=== Istruzioni del compito ===
Prosegui l'articolo sul passaggio dell'Italia da contributore a percettore netto dell'Unione Europea, ripartendo subito dopo l'ultima frase riportata.

=== Testo estratto ===
8 Febbraio 2023 - 9.39

PILLOLA DI ECONOMIA – Unione Europea: l’Italia prima dava, ora riceve e passa da contributore e percettore netto

Umberto Baldo

In fondo prima o poi doveva succedere, e con l’attribuzione al nostro Paese degli oltre 200 miliardi del Pnrr era quasi scontato; vale a dire che l’Italia non è più un contributore netto dell’Unione Europea, bensì un percettore netto.

Cosa vuol dire?

Per capirlo bisogna partire da un’altra domanda: dove prende i soldi l’Europa per il proprio bilancio?

Semplicissimo, dagli Stati membri: più precisamente il bilancio dell’UE è finanziato da una percentuale del reddito nazionale lordo (RNL) di ciascun Paese in funzione della propria ricchezza, dai dazi doganali comuni sulle importazioni dall’esterno dell’Unione, e da una piccola parte dell’Imposta sul Valore Aggiunto riscossa da ciascun paese dell’UE.

Quei soldi fanno poi una specie di percorso di “andata e ritorno”: nel senso che come abbiamo visto gli Stati finanziano l’UE in base a una programmazione stabilita ogni sette anni, e a sua volta l’Unione devolve agli Stati e direttamente a cittadini, enti e imprese una parte di quelle risorse. 

Ne deriva che,  sulla base di quanto ricevono dall’Unione, i singoli Stati si dividono in “percettori netti”, quelli che ricevono più di quanto danno, e “contributori netti”, che invece versano all’Unione più di quanto ricevono.

Il cambio di “status”, per chiamarlo così, da contributore a percettore netto, lo ha certificato in questi giorni la Corte dei Conti, che nella sua relazione annuale sui rapporti finanziari Italia/Ue spiega che nel 2021 l’Italia ha versato alla Ue un importo pari a 18,1 miliardi, mentre la Ue ha destinato al nostro Paese risorse per 26,8 miliardi, di cui 10,2 legati al Pnrr.

Di per sé si tratta di un mero dato contabile, che però, inutile nasconderlo, ha un certo rilievo politico.

Infatti sono certo che molti di voi ricorderanno che una delle polemiche più accese tipiche dei  “sovranisti de noaltri” era proprio relativa al fatto che  si lamentavano di un’Europa che “prende senza dare”, privando il nostro Paese (pardon la Nazione) di risorse, mentre le “burocrazie di Bruxelles” legiferavano sulle dimensioni delle vongole, sulla concorrenza nelle concessioni balneari, e simili quisquiglie (a loro giudizio ovviamente).

=== Dati esercizio ===
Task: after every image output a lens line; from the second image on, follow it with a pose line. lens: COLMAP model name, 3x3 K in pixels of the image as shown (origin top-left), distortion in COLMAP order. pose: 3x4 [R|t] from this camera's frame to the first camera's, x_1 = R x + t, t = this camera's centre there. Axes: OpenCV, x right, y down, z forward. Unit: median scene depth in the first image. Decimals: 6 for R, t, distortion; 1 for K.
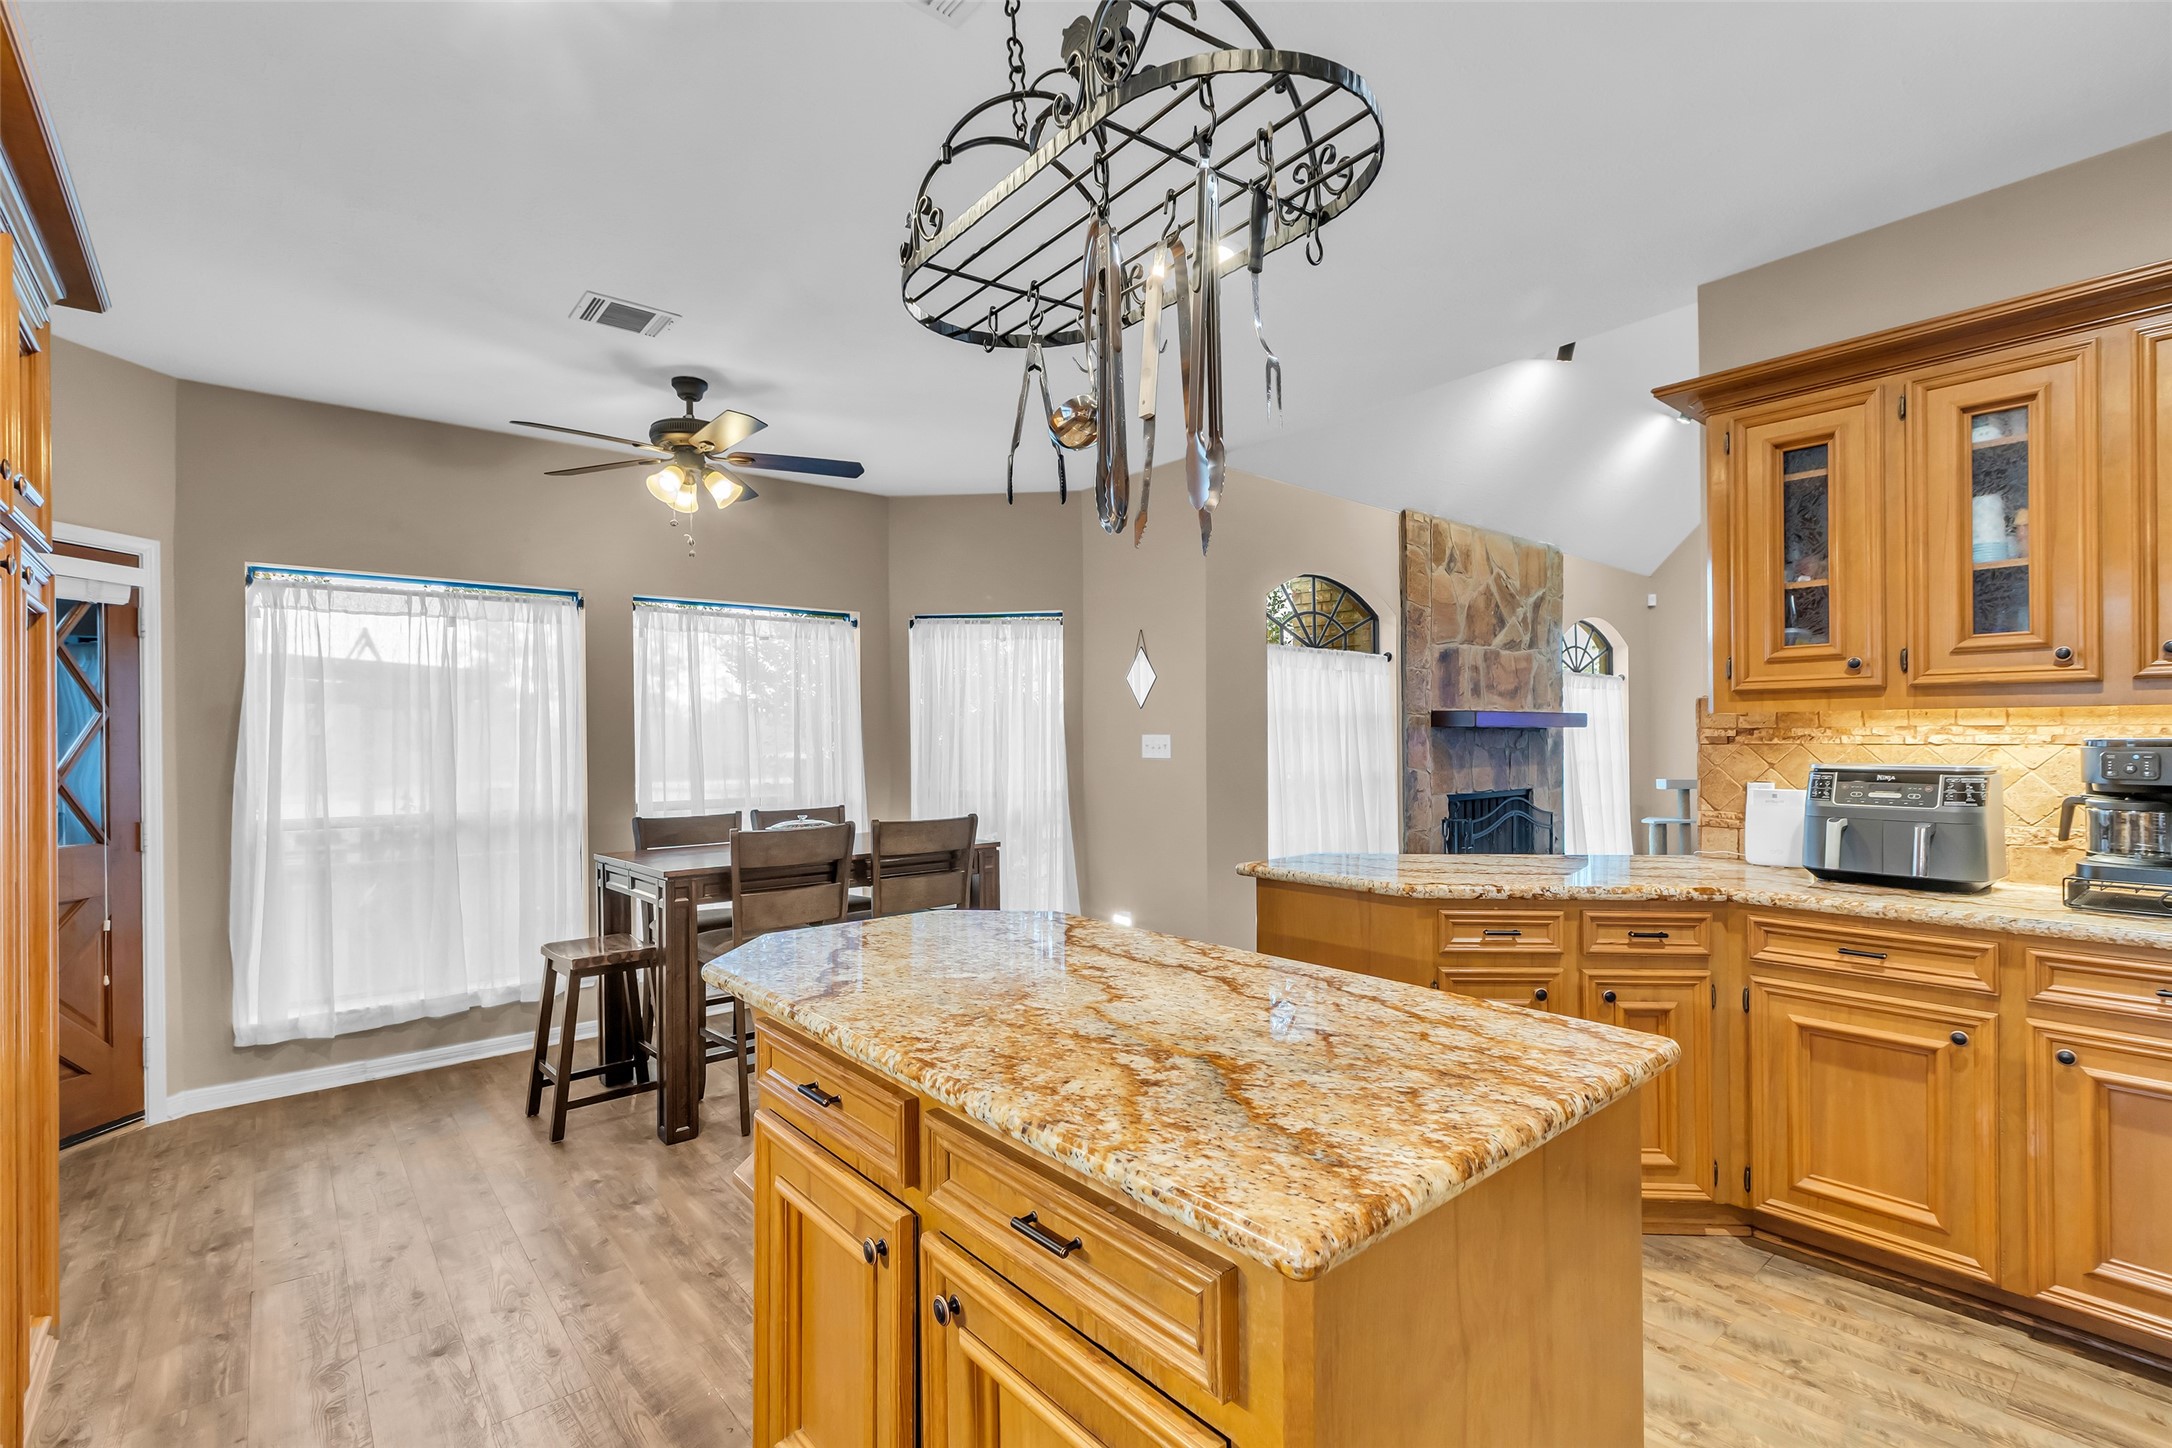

=== Risposta ===
Saranno quindi felici adesso alcuni di questi nostri Demostene, che guarda caso in questo momento governano il Paese, che l’Italia sia entrata a far parte di quel Gruppo di Paesi che “finalmente” prendono dalla Ue più soldi di quelli che versano.

Al netto dell’opportunità offerta dai fondi per il Pnrr, che dovrebbero consentire all’Italia di fare un salto di qualità, in  realtà a me non sembra proprio una notizia di cui gioire.

L’Italia resta ancora il terzo Paese del G7 dell’Unione Europea, è ancora la seconda manifattura del Continente, è soprattutto uno dei sei  Stati Fondatori  delle “Comunità europee” (Belgio, Francia, Italia, Lussemburgo, Paesi Bassi, Germania Ovest).

Non sono cose da sminuire, anzi, e nella geografia dell’Europa i Paesi contributori netti sono sempre stati alla fine i Paesi più ricchi, e quindi politicamente più forti: Germania, Francia, Paesi Bassi, Austria, Danimarca, Svezia, Finlandia, Irlanda.

Quindi il cambio di schieramento, appunto da contributore a percettore netto, che mi auguro transitorio, a mio avviso se da un lato non deve portarci a stracciarci le vesti, non deve neppure indurci ad urlare di gioia, perché in ogni caso significa che la nostra Italia è un Paese più povero.

E ciò dovrebbe indurre tutta la nostra classe politica ad impegnarsi con scelte avvedute, per far sì che l’Italia possa ritornare nelle fila dei Paesi che danno più di quello che ricevono, perché non ne hanno bisogno.

Ma permettetemi un’altra considerazione. 

Queste annose e divisive polemiche trovano la loro fonte nella visione provinciale con cui la nostra politica in generale percepisce la nostra partecipazione alla Ue.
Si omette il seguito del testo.